Marcus was citing the 2019 Global Human Capital Trends report by Deloitte. Deloitte researchers polled nearly 10,000 respondents in 119 countries for a global view of what CEO’s view as their most important measure of success, and interestingly, profit came in fourth. Number one was societal impact, followed by customer satisfaction and employee satisfaction.
The researchers suggest that businesses need to reinvent themselves for this connected, transparent and diverse world.
“…The magnitude of the disruptions to work, workers, and the workforce – and their consequent impact on employers – are why we have deliberately chose the word “reinvent.” Reinvention goes back to the core – the foundation of an organization. This is not about tinkering at the edges…”
The report noted that “…the paradox of today is that while we live in a world of amazing technology, it is – and always will be – human potential that moves us forward.”
That resonates with me. Whether teaching in the Creighton University Interdisciplinary Doctorate in Leadership or in Merrimack College’s Certificate in Catholic School Leadership, the focus in my tech courses is always on the human dimension. Harold Jarche in a recent post on innovation stated:
“…Innovation is like democracy, it needs people to be free within the system in order to work. Empowering knowledge artisans to use their own cognitive tools creates an environment of experimentation, instead of adherence to established processes. Look at a start-up company and you will see it is filled with knowledge artisans, using their own tools and connecting to outside social networks to get work done. They can be programmers, marketers, salespeople. Their distinguishing characteristic is seeking and sharing information to complete tasks. Knowledge artisans not only design the work, but they can also do the work.
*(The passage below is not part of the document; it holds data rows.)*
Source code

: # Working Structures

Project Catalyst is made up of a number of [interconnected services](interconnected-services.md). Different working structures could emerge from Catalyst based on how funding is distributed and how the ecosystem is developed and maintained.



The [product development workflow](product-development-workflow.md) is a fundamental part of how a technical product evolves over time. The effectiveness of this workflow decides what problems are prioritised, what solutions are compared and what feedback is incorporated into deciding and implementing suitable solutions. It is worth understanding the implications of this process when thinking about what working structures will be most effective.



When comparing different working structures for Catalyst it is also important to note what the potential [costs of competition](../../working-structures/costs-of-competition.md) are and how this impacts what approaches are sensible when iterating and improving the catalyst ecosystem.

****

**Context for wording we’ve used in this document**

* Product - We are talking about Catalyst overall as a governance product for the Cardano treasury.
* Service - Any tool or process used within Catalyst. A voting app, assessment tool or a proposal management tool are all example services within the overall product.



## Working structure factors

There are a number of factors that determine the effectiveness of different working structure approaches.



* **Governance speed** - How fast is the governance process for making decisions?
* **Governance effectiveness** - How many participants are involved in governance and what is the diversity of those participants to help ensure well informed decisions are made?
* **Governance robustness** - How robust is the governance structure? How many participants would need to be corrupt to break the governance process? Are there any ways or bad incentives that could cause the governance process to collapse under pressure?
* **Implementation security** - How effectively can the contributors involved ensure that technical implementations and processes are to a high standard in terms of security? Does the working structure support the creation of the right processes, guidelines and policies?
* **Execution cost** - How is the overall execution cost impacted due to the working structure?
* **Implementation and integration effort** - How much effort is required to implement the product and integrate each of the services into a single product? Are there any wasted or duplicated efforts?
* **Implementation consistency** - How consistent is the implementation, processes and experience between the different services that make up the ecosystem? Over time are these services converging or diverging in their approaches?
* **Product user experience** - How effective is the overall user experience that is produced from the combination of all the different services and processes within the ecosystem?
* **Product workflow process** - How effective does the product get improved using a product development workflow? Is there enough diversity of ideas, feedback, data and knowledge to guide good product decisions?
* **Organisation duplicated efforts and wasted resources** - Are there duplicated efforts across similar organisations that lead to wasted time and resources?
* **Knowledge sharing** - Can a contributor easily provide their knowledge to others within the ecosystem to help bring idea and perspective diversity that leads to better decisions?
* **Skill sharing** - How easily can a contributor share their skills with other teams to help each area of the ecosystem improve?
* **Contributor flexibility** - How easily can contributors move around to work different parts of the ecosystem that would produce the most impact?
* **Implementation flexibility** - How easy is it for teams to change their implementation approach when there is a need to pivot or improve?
There is no innovation assembly line.”
Jarche does not really mention technology…he is focused on the human capital.
The Deloitte report breaks down ten human capital trends in three categories:
(1) The Future of the Workforce
- The Alternative Workforce: It’s now mainstream
- From Jobs to Superjobs: More digital, more multidisciplinary, and more data-driven
- 21st Century Leadership: Intersection of traditional with new context (like AI)
(2) The Future of the Organization
- The Human Experience: Putting Meaning back into Work
- Organizational Performance: It’s a team sport
- Rewards: Closing the gap
(3) The Future of HR
- Accessing Talent: It’s more than acquisition
- Learning in the flow of life: More integrated with work, more personal, and increasingly lifelong
- Talent mobility: Winning the war on the home front
- HR Cloud: A launch pad, not a destination
Those surveyed in this report note that importance outstrips readiness across all ten of these trends. The researchers suggest that reinvention can happen in one of three ways – Refresh, Rewire, or Recode. Refreshing involves updating and improving existing practices. Rewiring involves creating new connections that change the strategic direction. And recoding suggests starting over and designing from scratch. The researchers note that whether one refreshes, rewires, or recodes, it must involve technology…and it must be bold – again, no tinkering at the edges.
For my leadership students in business disciplines, I do not think this will strike them as too unusual. But I wonder about my leadership students in education? First, are we preparing our students for this future? And do schools and universities need to refresh, rewire, or recode in order to help students prepare?
The bulk of the report dives in to detailed suggestions for each of these ten human capital trends. The top three trends noted by those polled as being most urgent were Learning, Leadership, and the Human Experience. As Northeastern’s Academic Plan 2025 noted, higher education needs to move to a more agile and lifelong impact model. This recent Deloitte Report suggests they are on the right path.
For those taking my leadership courses (as well as any others), I would be interested in your thoughts. Do these trends align with the direction you see your organization headed?